Chapter 1: Chapter 1
Numb
The numbness of my heart is sometimes too overwhelming. I can’t feel anything right now. No happiness, no pain, no sorrow, no anger, but I wish too. I wish to feel anything! Why can’t I feel anything! The burning of the flame seems so confident, so sure, so right. At least I would feel…but what kind of feeling is it that it brings? Pain yes, but also remorse, regret, and guilt. I cry after each burn. That is why I am writing this at this moment. My hand is in pain. I felt, but the feeling was only calming for a moment. Then the feeling became a nightmare of regret and guilt.

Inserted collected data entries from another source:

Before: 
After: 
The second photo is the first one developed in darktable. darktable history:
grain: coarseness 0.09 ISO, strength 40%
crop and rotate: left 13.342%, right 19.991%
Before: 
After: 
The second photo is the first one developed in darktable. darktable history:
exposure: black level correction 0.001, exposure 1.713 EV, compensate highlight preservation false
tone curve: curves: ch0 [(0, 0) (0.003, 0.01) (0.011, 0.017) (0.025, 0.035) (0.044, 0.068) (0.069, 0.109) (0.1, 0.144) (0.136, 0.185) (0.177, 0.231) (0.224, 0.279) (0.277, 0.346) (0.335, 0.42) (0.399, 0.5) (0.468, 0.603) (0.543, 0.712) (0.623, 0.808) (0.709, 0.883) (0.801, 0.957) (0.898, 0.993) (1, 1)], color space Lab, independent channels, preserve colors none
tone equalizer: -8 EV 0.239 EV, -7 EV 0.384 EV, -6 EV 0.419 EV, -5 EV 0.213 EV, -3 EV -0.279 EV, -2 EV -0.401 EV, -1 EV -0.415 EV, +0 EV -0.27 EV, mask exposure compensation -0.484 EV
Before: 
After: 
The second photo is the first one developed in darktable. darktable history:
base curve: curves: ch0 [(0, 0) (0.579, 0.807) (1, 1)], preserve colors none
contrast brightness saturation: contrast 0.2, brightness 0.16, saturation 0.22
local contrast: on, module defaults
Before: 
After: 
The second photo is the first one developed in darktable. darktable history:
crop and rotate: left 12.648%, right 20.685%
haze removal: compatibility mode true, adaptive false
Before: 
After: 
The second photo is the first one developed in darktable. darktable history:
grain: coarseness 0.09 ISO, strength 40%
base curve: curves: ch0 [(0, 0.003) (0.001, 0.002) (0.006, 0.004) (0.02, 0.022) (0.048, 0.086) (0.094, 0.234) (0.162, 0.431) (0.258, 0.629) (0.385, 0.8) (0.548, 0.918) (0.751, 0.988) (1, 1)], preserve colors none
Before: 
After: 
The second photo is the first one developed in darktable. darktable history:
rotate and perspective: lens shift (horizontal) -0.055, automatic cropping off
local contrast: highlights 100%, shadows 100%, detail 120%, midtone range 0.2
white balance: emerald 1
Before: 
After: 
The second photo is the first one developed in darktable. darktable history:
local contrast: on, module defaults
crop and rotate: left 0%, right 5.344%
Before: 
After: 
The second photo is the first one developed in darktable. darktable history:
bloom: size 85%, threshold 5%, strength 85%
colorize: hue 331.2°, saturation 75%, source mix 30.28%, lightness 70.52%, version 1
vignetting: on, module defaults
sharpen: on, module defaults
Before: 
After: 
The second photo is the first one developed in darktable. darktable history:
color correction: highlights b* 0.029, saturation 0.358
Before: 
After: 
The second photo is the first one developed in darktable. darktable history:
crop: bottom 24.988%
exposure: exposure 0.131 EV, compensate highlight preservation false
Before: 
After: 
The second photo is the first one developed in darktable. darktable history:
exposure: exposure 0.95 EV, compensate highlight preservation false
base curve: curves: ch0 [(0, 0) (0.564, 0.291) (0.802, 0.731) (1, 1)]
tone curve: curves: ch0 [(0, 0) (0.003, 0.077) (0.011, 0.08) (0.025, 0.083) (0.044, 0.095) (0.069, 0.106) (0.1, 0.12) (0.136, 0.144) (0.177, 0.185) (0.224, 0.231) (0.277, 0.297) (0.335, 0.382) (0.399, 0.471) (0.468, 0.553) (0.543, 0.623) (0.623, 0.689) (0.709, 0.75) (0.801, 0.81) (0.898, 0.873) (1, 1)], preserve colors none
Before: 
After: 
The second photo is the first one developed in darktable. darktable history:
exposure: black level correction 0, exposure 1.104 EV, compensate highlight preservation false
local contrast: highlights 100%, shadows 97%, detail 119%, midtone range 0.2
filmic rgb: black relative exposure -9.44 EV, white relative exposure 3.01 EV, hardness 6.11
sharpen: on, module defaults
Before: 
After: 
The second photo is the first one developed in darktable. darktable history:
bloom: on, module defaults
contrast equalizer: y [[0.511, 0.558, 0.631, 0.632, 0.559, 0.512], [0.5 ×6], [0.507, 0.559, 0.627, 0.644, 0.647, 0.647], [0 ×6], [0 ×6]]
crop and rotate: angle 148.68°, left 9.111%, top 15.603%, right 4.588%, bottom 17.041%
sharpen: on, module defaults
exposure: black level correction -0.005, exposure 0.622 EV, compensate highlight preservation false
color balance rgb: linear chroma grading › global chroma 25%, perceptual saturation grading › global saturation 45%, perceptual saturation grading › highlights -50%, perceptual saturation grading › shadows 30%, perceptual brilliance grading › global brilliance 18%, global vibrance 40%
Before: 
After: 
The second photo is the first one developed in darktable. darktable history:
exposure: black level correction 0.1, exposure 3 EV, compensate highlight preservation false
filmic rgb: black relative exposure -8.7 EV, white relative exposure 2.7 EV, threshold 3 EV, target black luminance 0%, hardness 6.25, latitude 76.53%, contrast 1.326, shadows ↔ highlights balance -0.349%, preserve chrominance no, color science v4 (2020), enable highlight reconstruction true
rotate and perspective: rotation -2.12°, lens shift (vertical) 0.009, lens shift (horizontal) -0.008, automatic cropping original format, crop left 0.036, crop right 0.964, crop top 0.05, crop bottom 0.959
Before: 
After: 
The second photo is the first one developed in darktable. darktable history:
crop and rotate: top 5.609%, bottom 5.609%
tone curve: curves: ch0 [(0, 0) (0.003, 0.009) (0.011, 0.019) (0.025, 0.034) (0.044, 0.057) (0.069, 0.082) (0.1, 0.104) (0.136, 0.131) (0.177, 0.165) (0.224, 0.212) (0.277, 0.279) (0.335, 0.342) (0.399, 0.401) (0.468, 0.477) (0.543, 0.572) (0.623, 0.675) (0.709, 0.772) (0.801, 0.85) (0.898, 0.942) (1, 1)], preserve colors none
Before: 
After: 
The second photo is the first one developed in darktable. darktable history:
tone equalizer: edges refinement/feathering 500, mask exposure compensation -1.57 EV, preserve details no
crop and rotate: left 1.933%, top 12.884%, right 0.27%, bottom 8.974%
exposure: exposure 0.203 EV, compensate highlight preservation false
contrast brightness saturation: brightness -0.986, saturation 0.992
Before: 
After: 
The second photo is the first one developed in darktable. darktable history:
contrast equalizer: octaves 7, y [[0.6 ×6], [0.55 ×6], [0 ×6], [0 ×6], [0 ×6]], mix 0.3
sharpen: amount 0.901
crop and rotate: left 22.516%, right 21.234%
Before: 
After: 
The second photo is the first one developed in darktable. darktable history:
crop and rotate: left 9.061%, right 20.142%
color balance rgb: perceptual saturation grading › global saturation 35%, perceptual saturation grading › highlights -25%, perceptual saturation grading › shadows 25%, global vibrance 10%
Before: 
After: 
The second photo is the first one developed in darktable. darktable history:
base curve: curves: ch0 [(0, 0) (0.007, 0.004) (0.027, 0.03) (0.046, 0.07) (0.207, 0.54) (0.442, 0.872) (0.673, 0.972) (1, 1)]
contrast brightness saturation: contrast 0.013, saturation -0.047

Why did I have to take that path again? So many that I care about would be so upset with me. That is why this will remain a secret. I don’t want to keep it inside; it hurts me to do so. Yet I must, for talking would just bring more trouble, and with it more pain. Why can’t I just be right! Why can’t I be the regular 15-year-old girl I should be? Why do I have to have this stupid depression? I want to think this will get better; it is what everyone keeps telling me. How can I be strong when I cannot feel? And yet…I do feel. I feel weak, tormented, ill, hopeless, and alone. They want me to be strong, but how can I? How can I be strong, when my heart is so weak, so cold, and so…numb?